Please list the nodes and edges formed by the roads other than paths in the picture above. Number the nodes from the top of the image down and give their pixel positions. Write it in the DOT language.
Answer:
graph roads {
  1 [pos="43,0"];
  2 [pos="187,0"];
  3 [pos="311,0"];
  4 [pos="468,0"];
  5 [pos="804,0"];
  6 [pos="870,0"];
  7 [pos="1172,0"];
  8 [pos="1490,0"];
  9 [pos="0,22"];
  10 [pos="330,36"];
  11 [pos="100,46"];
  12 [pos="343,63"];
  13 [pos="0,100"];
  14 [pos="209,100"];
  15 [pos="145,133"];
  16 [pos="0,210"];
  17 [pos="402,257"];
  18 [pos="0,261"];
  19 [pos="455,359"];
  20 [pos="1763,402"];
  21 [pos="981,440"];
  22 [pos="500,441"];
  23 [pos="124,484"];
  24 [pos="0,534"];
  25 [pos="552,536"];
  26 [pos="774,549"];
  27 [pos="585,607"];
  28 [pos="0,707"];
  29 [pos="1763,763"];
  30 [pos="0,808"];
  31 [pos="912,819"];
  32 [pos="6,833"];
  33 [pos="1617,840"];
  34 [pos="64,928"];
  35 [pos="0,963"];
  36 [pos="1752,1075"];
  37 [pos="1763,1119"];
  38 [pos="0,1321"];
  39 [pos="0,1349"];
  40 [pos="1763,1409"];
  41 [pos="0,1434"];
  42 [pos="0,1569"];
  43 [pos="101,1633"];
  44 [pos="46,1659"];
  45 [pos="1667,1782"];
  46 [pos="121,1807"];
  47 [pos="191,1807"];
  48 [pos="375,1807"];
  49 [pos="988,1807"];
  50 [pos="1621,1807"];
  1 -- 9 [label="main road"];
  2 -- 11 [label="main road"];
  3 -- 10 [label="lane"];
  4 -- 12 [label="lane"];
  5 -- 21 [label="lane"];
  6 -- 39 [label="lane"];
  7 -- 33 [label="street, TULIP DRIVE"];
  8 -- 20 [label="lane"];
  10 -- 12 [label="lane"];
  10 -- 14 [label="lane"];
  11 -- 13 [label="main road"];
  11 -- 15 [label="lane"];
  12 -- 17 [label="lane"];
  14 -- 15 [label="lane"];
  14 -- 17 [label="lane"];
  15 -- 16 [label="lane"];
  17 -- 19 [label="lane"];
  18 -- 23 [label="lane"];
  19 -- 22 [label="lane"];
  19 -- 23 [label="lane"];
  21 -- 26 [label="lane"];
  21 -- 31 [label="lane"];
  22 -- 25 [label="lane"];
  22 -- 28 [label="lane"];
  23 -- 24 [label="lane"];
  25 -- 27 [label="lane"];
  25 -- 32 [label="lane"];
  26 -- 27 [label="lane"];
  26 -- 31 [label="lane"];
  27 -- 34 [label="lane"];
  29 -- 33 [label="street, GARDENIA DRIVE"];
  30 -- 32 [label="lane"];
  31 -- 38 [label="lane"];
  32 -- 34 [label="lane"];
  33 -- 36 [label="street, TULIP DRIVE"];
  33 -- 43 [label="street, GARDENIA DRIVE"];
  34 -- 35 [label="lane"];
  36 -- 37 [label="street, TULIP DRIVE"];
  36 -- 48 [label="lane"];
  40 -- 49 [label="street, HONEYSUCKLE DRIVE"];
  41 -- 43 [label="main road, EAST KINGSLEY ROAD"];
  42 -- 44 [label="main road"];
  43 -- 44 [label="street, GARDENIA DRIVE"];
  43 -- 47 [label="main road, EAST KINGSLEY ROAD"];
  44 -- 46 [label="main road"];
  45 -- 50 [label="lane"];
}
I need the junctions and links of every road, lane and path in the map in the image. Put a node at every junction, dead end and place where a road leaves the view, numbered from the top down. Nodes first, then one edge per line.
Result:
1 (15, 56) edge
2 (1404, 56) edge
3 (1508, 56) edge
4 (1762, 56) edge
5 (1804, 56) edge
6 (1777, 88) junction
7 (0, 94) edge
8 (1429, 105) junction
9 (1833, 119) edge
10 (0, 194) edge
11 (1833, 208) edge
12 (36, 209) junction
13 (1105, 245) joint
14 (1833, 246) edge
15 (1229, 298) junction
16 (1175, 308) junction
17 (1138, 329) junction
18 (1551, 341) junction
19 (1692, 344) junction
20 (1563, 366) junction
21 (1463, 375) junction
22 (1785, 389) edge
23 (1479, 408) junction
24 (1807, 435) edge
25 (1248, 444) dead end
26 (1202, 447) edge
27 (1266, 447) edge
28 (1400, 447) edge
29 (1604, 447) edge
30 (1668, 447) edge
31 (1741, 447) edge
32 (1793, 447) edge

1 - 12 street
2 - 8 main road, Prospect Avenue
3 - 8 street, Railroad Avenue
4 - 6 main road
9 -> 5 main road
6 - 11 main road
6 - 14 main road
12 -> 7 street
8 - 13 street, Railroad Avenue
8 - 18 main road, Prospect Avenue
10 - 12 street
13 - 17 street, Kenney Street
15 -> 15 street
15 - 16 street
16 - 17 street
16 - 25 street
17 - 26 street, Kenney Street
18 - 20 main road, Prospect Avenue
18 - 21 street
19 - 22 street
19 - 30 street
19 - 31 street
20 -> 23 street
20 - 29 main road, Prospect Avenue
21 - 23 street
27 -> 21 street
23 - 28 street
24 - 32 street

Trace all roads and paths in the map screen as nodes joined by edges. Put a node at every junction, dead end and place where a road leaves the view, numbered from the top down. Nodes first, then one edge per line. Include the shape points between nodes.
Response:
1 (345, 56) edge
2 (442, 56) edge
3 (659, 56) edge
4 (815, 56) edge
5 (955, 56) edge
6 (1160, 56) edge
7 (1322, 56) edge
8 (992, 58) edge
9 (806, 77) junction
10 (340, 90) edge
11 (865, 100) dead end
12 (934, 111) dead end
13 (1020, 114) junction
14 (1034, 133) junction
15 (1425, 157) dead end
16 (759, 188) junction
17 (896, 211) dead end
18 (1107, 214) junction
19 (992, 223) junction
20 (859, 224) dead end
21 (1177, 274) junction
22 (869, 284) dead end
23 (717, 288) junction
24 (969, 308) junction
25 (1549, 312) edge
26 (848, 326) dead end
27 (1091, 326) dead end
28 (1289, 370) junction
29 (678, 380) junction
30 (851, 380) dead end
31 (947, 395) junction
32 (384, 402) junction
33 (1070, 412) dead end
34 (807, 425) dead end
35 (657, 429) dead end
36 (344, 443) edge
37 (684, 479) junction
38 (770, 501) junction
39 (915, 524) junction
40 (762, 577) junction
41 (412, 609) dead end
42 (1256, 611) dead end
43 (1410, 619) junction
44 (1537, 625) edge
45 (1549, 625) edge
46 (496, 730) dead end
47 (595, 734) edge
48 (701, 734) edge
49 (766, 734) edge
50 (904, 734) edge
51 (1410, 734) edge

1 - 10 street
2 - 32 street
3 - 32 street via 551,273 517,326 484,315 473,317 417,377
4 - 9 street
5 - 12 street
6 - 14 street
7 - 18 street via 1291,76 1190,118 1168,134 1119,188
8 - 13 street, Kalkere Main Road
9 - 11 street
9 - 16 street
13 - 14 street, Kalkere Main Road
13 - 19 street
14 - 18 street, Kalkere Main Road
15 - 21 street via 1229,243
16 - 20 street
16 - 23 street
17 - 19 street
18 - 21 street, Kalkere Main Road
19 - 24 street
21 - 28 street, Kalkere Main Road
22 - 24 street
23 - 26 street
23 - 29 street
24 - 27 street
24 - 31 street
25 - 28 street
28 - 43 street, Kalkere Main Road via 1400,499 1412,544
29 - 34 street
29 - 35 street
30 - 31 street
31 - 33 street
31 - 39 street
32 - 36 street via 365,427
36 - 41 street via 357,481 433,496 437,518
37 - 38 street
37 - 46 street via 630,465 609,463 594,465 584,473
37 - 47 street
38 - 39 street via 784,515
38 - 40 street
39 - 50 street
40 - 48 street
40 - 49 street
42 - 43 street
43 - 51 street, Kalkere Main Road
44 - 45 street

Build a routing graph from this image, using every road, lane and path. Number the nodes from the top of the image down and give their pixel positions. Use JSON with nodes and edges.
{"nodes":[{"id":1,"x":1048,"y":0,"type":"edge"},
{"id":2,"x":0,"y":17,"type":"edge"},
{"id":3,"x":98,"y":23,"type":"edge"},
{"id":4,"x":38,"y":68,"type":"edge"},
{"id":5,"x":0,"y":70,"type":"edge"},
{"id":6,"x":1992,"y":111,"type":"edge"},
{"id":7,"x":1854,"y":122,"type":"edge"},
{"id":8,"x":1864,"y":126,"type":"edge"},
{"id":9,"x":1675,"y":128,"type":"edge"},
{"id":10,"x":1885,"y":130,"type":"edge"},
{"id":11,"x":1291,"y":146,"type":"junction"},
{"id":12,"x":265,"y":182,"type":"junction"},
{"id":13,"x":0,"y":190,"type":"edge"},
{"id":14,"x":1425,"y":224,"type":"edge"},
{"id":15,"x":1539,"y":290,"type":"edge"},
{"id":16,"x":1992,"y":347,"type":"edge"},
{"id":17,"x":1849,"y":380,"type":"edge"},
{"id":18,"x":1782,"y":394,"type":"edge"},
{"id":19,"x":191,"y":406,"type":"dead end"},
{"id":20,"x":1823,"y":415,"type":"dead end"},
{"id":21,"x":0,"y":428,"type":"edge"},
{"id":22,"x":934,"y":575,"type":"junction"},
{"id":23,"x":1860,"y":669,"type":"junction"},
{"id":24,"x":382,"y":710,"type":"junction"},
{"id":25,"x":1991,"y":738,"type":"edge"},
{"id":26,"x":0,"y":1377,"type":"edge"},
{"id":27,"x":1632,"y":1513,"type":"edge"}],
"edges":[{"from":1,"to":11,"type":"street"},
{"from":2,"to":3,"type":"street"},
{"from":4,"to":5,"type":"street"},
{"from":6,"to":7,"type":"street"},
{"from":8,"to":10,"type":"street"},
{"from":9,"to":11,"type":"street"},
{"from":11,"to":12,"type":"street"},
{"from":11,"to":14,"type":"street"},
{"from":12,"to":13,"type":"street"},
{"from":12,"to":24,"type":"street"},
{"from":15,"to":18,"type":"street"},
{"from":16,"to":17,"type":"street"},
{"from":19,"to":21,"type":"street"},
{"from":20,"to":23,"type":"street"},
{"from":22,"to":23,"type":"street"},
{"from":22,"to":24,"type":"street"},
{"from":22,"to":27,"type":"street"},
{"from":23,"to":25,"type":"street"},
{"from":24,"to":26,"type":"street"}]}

________________

Identify the lines of the entries containing the string "edges". Copy each such line.

**Solution to this exercise**
Please list the nodes and edges formed by the roads other than paths in the picture above. Number the nodes from the top of the image down and give their pixel positions. Write it in the DOT language.
Trace all roads and paths in the map screen as nodes joined by edges. Put a node at every junction, dead end and place where a road leaves the view, numbered from the top down. Nodes first, then one edge per line. Include the shape points between nodes.
Build a routing graph from this image, using every road, lane and path. Number the nodes from the top of the image down and give their pixel positions. Use JSON with nodes and edges.
"edges":[{"from":1,"to":11,"type":"street"},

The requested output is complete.